There is a danger, though, that truckloads of corn are going to show up at your doorstep one Saturday, and that would not be good. So, you've got to make sure and sell the futures contract you bought (hopefully at a profit) before the contract is due.

And, here is the key: at the end, right before the contract comes due, the contracts all have to find a home for receiving the product. Then, it is a simple matter of supply and demand, and the fact that the futures contract went up and down for months on the market is irrelevant. If there is a lot of corn, the price will go down, and if there is not, the price will go up. But, this is only reflecting real world supply and demand, and not crazy speculation (as might have been the case months before the contract was due, and it wasn't clear just how much corn would be around).

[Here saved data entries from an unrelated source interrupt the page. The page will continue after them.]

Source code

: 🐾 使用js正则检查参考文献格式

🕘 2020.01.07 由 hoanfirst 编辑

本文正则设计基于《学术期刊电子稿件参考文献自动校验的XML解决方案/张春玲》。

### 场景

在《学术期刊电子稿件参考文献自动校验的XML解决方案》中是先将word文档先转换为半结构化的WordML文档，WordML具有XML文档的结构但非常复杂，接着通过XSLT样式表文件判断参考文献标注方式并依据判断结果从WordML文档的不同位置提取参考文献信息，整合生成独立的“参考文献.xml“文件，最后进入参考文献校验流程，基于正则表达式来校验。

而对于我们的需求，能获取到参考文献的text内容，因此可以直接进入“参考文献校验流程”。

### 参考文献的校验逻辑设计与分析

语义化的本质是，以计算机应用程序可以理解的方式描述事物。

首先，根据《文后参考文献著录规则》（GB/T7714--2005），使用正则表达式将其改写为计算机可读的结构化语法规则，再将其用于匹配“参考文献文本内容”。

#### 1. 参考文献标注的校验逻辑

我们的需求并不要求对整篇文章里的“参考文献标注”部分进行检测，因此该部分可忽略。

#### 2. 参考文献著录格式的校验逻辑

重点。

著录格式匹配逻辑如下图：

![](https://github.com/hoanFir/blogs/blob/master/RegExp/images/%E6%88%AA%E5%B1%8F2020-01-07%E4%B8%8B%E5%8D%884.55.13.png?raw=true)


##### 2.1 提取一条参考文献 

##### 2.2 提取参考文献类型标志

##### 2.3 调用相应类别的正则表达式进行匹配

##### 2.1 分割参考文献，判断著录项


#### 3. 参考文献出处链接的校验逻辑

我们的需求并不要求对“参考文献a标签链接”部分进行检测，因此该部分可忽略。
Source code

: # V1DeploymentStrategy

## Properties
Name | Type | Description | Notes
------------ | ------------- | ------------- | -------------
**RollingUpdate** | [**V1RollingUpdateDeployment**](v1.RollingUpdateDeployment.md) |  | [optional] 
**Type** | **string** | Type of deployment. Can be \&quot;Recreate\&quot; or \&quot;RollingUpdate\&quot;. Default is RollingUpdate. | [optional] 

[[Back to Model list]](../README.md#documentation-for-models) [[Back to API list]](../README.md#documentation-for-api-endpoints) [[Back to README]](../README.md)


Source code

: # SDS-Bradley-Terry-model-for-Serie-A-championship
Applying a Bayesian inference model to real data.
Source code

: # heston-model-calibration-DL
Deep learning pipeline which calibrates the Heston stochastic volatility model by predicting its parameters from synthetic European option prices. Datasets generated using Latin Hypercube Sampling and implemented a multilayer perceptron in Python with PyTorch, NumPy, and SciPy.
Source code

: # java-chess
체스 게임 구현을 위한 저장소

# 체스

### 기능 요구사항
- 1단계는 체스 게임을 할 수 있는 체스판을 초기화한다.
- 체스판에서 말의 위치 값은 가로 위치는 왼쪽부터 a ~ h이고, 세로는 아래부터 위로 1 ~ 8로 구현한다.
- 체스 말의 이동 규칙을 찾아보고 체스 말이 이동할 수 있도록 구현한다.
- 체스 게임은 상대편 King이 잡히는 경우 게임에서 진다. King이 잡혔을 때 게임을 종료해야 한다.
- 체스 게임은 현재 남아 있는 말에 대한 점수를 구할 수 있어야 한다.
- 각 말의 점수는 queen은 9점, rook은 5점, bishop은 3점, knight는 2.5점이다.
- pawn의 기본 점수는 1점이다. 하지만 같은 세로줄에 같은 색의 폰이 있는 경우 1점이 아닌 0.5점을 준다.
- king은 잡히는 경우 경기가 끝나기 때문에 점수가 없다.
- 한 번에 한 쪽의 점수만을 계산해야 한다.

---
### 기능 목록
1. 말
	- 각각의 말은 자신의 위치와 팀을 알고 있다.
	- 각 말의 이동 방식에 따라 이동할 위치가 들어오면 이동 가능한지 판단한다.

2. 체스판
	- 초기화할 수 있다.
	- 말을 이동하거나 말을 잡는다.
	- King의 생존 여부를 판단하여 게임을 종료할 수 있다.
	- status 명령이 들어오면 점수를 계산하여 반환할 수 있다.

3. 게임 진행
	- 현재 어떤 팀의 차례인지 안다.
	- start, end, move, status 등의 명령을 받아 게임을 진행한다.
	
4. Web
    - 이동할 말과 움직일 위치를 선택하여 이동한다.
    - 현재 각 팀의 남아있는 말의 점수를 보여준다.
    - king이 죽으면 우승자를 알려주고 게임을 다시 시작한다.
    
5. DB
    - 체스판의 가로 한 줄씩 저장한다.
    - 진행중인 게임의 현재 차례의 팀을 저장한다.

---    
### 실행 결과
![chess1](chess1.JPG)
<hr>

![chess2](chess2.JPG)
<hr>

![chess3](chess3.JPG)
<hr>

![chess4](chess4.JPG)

So, to quickly sum up, the point of the futures markets is to bring everyone's predictions of the future together for planning purposes. The speculators help allocate resources in the future. Think about it: if the futures price for wheat is high, farmers will plant more wheat, which will cause the futures prices for wheat to fall. In that case, the futures market predicted a shortage of wheat that was avoided because of their prediction.

Energy Independence

Many politicians are now talking about the importance of drilling in the United States for oil so that America can become "energy independent". This argument is, rhetorically, the anti-global-warming argument. It goes something like this:
1) The price of oil is too high! We need to drill!
2) You can't drill more oil, we have to deal with global warming. Go solar!
3) We should develop new energy, but we can't be held hostage to dangerous regimes. Energy Independence!

I was thinking about "energy independence", and realized that I had misunderstood the real meaning of that term. Suppose that the U.S. Congress lifted the ban on various parts of the country, and opened them up to drilling. Major oil companies would move in, buy leases, set up deep water drilling rigs, and start pumping crude. Then what? Then, they would sell their new barrels of oil on the *international* commodities market.

In other words, drilling in the U.S. would increase production for the world, but that new production would be shared with everyone. So, the "independence" part would really be to dilute the share of global supply provided by the bad guys.

I think most people, when they hear the phrase, think that the U.S. would get every barrel of oil drilled in the U.S. And, that might practically be the case, since local oil should be the cheapest for U.S. consumers if only because of transport costs. But, unless we nationalize the oil industry, oil pumped in the U.S. isn't "American Oil" until America buys it.

(I'm certainly NOT advocating nationalizing the oil industry.)